*TEXT SEGMENT*

[RBW] Can you feel a 1.3 gear inch difference going uphill?

2017-09-01 Thread Marc Irwin
I feel everything going uphill.

Marc

-- 
You received this message because you are subscribed to the Google Groups "RBW 
Owners Bunch" group.
To unsubscribe from this group and stop receiving emails from it, send an email 
to rbw-owners-bunch+unsubscr...@googlegroups.com.
To post to this group, send email to rbw-owners-bunch@googlegroups.com.
Visit this group at https://groups.google.com/group/rbw-owners-bunch.
For more options, visit https://groups.google.com/d/optout.


Re: [RBW] Can you feel a 1.3 gear inch difference going uphill?

2017-09-01 Thread Steve Palincsar
If you take it to the extreme, at some point when you're on the very 
threshold of ability that 1.3 gear inch difference is going to be the 
difference between blowing up and not blowing up, so then you will 
surely see and feel the difference.  When you're not out on the extreme 
raggedy edge, chances are you won't be able to feel a difference that 
small.The camel only feels the straw when the load is on the verge 
of breaking his back, and the dam only feels that final drop of water 
that causes catastrophic failure when it's already stressed to the 
breaking point.



On 09/01/2017 10:08 AM, Garth wrote:

Who's to say it does or not, since thee answer "depends" on the rider, bike, terrain, climate and 
all intangibles. So one answer just won't do, look at the Whole picture and you see it doesn't matter in that 
the Whole picture does not depend on anything "in" the picture since everything "in" the 
Whole picture is the Whole picture. There is only One Whole picture ☺



--
You received this message because you are subscribed to the Google Groups "RBW 
Owners Bunch" group.

*DATASET EXTRACT*
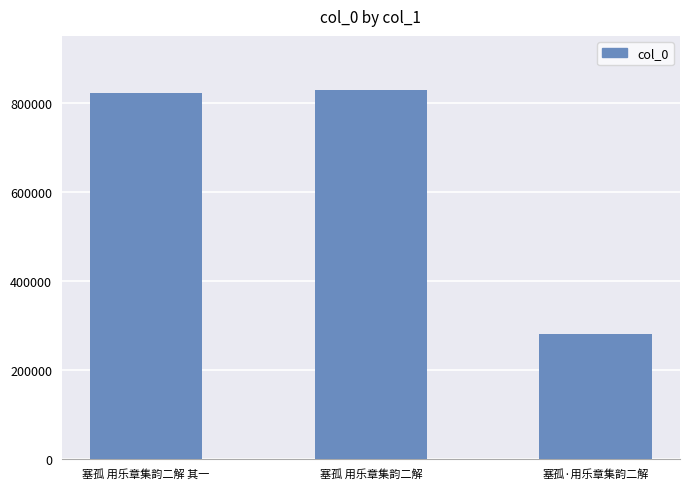

What is the label of the 3rd bar from the left?

塞孤·用乐章集韵二解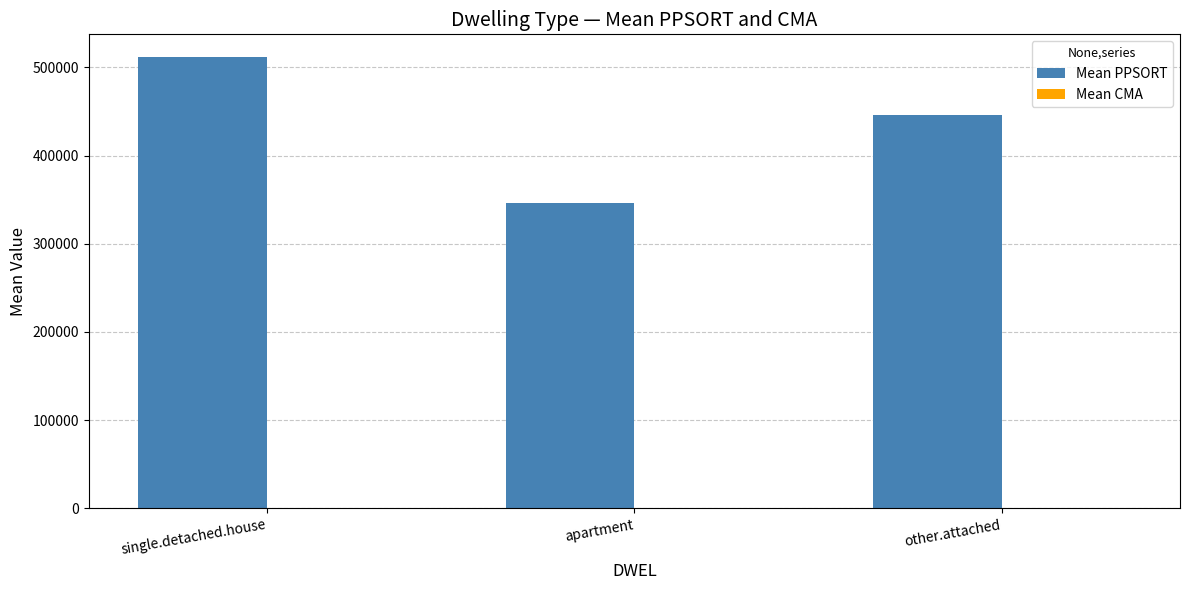

Does the chart contain stacked bars?

No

*TASK LIST*
**A)** Answer these questions about the gear-inch thread:
(i) Who wrote that he feels everything going uphill?
(ii) In the camel comparison, when does the camel feel the straw?
(iii) Which factors does Garth list as what the answer "depends" on?
**B)** Extend the gear-inch thread from where it stops.

*RESULTS OF THE TASKS*
**A)**
(i) Marc Irwin
(ii) Only when the load is on the verge of breaking his back
(iii) The rider, bike, terrain, climate and all intangibles

**B)**
To unsubscribe from this group and stop receiving emails from it, send an email 
to rbw-owners-bunch+unsubscr...@googlegroups.com.
To post to this group, send email to rbw-owners-bunch@googlegroups.com.
Visit this group at https://groups.google.com/group/rbw-owners-bunch.
For more options, visit https://groups.google.com/d/optout.


[RBW] Can you feel a 1.3 gear inch difference going uphill?

2017-09-01 Thread Garth
Who's to say it does or not, since thee answer "depends" on the rider, bike, 
terrain, climate and all intangibles. So one answer just won't do, look at the 
Whole picture and you see it doesn't matter in that the Whole picture does not 
depend on anything "in" the picture since everything "in" the Whole picture is 
the Whole picture. There is only One Whole picture ☺

-- 
You received this message because you are subscribed to the Google Groups "RBW 
Owners Bunch" group.
To unsubscribe from this group and stop receiving emails from it, send an email 
to rbw-owners-bunch+unsubscr...@googlegroups.com.
To post to this group, send email to rbw-owners-bunch@googlegroups.com.
Visit this group at https://groups.google.com/group/rbw-owners-bunch.
For more options, visit https://groups.google.com/d/optout.


Re: [RBW] Can you feel a 1.3 gear inch difference going uphill?

2017-08-31 Thread Ron Mc
Patrick is pretty close on this one.  I can't tell a difference between a 
23" low gear and 25" low gear on different bikes.  I can tell a difference 
in 4-5" steps in that range.  
Also pointing out again, it's a 400' climb at the end of my ride to get 
home, and the grade his 14% in 4 spots.  

Within the cruising range, 70-85", I'm pretty happy in any gear in that 
range riding alone at any cadence, though having 5-7" steps in that range 
is important when keeping up with a group.  

As far as the 1.3" goes, that's just about the difference going from a 32mm 
to 38mm tire.  

On Thursday, August 31, 2017 at 8:31:05 PM UTC-5, Patrick Moore wrote:
>
> Not ~1 gear inch, but I can certainly feel 3 gear inches on level ground, 
> and in fact have a gear series on the Matthews of single tooth jumps from 
> #1 (smallest, 14 t to #7, 20 t, and which in the middle goes 70-67-63-60. 
> 67 and 63 cruising gears (pavement and flat sandy dirt) in the very middly 
> middle, and total range from 86 to 43 on the 42, with a 28 to get me down 
> to a not used so far 29". I'm debating whether to drop a tooth all over for 
> a 13-25, but probably won't.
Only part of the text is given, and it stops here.